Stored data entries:
______________________________

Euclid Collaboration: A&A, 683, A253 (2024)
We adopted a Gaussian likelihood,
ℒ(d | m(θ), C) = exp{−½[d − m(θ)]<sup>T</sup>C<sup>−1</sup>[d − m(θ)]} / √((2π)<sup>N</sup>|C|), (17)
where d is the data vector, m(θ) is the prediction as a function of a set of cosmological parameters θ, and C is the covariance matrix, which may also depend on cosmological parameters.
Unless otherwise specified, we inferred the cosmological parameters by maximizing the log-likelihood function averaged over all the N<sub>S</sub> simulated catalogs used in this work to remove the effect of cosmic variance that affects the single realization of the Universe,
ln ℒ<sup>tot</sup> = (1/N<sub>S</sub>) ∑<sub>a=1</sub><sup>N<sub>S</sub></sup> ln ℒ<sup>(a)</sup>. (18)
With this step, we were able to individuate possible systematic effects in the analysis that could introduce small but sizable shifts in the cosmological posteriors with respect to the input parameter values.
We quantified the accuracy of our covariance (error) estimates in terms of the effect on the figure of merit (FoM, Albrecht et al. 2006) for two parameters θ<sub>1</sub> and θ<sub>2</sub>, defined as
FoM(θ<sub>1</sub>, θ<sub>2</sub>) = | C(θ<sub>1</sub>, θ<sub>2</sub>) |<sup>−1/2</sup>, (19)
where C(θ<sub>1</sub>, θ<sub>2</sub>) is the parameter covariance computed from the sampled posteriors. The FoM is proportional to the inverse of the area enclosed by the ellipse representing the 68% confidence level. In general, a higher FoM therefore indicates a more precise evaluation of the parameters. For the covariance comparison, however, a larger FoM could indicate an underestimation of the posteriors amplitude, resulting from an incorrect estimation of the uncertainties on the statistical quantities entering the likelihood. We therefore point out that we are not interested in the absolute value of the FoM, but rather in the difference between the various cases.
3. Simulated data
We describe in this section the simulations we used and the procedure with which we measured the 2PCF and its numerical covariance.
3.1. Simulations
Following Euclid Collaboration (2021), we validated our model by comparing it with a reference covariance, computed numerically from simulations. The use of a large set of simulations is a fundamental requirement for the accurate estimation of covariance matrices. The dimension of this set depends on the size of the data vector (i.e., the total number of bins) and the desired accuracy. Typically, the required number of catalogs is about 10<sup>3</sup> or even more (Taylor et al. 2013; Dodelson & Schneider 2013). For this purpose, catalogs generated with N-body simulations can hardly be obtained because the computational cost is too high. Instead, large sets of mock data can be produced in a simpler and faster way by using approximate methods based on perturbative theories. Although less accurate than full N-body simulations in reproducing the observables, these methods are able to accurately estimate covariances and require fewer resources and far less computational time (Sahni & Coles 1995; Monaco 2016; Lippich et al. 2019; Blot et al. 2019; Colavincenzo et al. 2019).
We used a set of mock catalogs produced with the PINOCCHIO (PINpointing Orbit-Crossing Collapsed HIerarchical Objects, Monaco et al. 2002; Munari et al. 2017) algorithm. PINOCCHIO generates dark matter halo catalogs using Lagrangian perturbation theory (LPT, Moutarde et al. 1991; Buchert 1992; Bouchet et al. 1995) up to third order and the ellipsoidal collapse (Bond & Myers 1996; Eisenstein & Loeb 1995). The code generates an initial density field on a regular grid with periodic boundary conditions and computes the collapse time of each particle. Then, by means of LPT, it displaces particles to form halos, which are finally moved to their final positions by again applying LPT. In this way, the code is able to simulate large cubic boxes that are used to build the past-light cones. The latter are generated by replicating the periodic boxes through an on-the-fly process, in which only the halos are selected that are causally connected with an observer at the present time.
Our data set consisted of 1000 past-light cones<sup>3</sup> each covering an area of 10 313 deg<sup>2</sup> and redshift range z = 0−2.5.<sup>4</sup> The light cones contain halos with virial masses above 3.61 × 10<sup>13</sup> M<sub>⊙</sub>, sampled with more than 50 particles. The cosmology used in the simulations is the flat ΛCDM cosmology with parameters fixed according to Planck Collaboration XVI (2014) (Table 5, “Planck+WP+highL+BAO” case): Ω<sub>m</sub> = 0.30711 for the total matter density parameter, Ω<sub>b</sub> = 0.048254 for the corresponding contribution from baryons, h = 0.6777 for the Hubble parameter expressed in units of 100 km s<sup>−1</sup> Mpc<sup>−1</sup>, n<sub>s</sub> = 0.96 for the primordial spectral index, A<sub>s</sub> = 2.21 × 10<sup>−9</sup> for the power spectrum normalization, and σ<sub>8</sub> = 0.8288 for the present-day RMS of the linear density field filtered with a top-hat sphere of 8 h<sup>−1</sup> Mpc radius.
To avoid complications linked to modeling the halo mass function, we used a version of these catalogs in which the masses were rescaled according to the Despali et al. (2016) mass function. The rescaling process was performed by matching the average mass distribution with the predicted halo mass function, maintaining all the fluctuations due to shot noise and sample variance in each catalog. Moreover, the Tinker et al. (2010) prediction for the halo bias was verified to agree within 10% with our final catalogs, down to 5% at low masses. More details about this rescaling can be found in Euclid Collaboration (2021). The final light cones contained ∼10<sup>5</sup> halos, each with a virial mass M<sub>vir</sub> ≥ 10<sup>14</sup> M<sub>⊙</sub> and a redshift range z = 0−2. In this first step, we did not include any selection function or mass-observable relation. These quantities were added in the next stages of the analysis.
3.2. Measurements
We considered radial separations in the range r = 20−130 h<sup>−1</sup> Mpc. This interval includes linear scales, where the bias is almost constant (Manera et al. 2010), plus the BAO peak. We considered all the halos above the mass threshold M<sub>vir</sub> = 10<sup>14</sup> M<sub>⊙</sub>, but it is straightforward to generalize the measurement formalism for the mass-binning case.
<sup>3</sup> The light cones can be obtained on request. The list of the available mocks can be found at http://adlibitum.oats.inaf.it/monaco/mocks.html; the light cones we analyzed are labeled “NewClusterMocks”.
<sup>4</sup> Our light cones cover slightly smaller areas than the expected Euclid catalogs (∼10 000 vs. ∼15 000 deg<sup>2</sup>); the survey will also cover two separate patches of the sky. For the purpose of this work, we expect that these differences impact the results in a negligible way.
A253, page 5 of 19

______________________________

• **WHAT YOU HAVE TO DO**: Starting at the line that contains "<sup>4</sup> Our light", output every remaining line of the data exactly, and stop after the last one.

• **RESPONSE AREA**:
<sup>4</sup> Our light cones cover slightly smaller areas than the expected Euclid catalogs (∼10 000 vs. ∼15 000 deg<sup>2</sup>); the survey will also cover two separate patches of the sky. For the purpose of this work, we expect that these differences impact the results in a negligible way.
A253, page 5 of 19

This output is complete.